Food prices rose again in August, the fifth monthly increase in a row. Official data shows the fastest growth since early last year.
The cost of food and non-alcoholic drinks rose 5.1% compared with a year earlier. Beef, butter, milk and chocolate saw sharp increases.
Other costs, including air fares, rose more slowly, leaving overall inflation unchanged at 3.8%, the same as in July.
Economists said supermarkets are passing higher minimum wage and National Insurance costs onto shoppers through higher prices.
Bank likely to hold interest rates
Inflation remains above the Bank of England’s 2% target. Analysts expect policymakers to leave rates unchanged when they meet this week.
Chancellor Rachel Reeves admitted families face hardship. She promised to bring down costs and help households struggling with higher bills.
Her first Budget raised employer National Insurance Contributions and the minimum wage. Businesses warned those moves would push up prices.
Reeves pledged not to return with new borrowing or tax rises. Still, speculation grows about changes in the November Budget.
Shadow chancellor Sir Mel Stride called the inflation figures “deeply worrying”. He said Labour’s tax policies are stoking the problem.
UK diverges from Europe
The Office for National Statistics said food and drink prices increased at the fastest pace in 19 months.
It pointed out that UK inflation is far higher than in France and Germany. France recorded 0.8% in August, while Germany posted 2.1%.
Yael Selfin, chief economist at KPMG, said Britain has become an “outlier” among major economies.
She said higher employer National Insurance Contributions raised business costs that were then passed on to consumers.
Essentials drive price surge
Beef and veal prices jumped nearly 25% in the year to August. Butter rose almost 19%, while chocolate increased 15.4%.
The British Retail Consortium warned food inflation is outpacing wage growth of 4.7% between May and July.
Director Kris Hamer said families are struggling as prices rise faster than earnings. Clothing and footwear prices fell thanks to seasonal discounts.
Staples such as cereals and pasta also saw slight price drops in August.
Rate cuts still uncertain
ING economist James Smith said inflation stuck at 3.8% complicates the Bank of England’s next steps.
He warned food inflation could climb higher before the year ends. The Bank has already cut rates five times since August last year, bringing borrowing costs to 4%.
Officials expect inflation to peak at 4% in September. Markets widely believe no change will come this week.
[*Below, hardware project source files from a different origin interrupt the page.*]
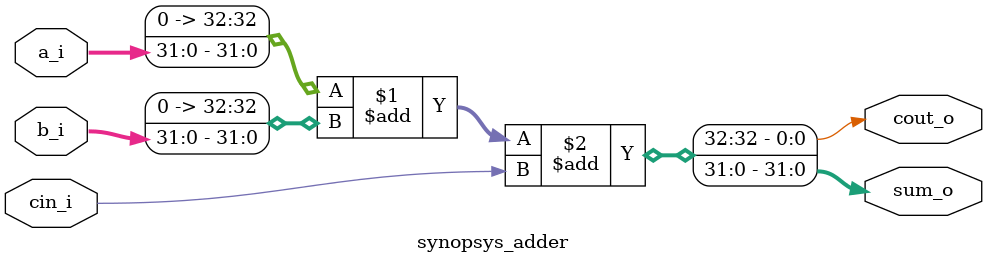
<source format=sv>
module synopsys_adder (
    input  logic [31:0] a_i,
    input  logic [31:0] b_i,
    input  logic        cin_i,
    output wire  [31:0] sum_o,
    output wire         cout_o
);

assign {cout_o, sum_o} = {1'b0, a_i} + {1'b0, b_i} + cin_i;

endmodule

</source>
Capital Economics doubts rates will fall in November. But economist Paul Dales expects weaker wage growth to push inflation closer to US and eurozone levels.
He forecast rates will fall from 4% to 3% by the end of next year.
Small firms under strain
Tom Egan, who runs Coosh Bakery in Nottingham with his wife, said rising butter and chocolate costs are squeezing his business.
Poor weather in cocoa regions more than doubled supplier prices. A 10kg batch once priced at £60 now exceeds £150.
Butter prices climbed 50% in a year as milk imports fell. Lower supply sharply raised costs.
Egan said higher National Insurance Contributions have also hurt. His bakery now delays investment in new equipment and technology to improve productivity.